> [WRITTEN TASK]:
Count the lines in the rows below that contain the string "necessari". Give only the number.

.....

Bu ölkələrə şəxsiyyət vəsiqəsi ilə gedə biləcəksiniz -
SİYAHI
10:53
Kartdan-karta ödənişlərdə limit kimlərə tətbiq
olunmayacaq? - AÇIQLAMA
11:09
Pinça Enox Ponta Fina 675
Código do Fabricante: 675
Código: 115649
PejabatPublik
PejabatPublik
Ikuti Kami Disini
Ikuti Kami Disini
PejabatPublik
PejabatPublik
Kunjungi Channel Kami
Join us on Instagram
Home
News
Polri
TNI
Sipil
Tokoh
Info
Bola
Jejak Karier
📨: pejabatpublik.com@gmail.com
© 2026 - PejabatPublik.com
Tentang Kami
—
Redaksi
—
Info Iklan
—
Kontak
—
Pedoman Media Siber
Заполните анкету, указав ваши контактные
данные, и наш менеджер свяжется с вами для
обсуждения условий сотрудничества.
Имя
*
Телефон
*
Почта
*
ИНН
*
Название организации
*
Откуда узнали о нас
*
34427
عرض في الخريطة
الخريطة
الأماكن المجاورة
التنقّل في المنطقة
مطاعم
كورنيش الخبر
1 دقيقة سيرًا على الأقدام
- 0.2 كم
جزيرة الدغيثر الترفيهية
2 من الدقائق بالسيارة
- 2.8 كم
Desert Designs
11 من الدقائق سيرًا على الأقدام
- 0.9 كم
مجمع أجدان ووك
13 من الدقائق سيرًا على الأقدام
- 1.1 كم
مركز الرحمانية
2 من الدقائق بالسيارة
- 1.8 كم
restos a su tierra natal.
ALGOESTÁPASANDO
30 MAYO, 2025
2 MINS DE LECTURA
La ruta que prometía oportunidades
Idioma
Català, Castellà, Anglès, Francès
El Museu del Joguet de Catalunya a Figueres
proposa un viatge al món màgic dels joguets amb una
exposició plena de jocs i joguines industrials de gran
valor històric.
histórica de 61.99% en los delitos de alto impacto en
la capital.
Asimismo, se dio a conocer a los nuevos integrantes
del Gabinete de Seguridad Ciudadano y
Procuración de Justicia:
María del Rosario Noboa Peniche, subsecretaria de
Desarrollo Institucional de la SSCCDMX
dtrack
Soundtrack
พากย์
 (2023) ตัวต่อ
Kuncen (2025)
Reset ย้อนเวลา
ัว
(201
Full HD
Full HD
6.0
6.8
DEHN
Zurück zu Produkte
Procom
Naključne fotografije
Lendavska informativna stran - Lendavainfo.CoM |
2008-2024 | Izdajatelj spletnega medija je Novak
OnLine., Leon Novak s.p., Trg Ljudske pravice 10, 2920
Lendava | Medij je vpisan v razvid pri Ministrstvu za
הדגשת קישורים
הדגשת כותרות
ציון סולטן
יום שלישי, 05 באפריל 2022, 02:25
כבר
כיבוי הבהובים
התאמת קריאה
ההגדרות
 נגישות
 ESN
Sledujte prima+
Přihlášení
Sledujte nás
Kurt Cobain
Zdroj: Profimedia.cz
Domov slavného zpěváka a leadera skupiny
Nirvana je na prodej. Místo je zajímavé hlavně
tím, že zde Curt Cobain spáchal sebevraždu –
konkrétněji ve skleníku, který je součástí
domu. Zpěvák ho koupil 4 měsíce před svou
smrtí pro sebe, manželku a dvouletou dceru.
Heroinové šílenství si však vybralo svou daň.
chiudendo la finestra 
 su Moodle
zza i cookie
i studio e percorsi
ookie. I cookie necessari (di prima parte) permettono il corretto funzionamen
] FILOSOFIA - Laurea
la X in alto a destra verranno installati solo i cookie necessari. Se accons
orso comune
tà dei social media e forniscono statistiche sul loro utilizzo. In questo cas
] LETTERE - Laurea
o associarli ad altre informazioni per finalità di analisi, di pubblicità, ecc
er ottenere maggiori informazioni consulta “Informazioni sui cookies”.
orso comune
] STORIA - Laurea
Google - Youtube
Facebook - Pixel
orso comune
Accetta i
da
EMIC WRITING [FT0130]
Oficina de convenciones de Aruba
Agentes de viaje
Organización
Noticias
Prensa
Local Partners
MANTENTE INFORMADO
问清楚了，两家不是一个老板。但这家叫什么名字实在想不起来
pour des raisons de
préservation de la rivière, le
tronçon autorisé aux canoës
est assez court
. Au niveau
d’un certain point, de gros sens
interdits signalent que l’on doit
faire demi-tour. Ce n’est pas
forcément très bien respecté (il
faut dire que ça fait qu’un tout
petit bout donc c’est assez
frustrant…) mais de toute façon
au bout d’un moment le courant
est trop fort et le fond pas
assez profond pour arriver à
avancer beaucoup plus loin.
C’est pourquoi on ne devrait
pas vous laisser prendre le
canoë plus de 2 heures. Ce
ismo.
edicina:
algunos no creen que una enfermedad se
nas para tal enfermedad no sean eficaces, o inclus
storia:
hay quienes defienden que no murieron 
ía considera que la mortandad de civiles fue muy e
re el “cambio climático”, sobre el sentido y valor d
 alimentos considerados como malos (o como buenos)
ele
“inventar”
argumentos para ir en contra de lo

.....

> [EXERCISE OUTPUT]:
2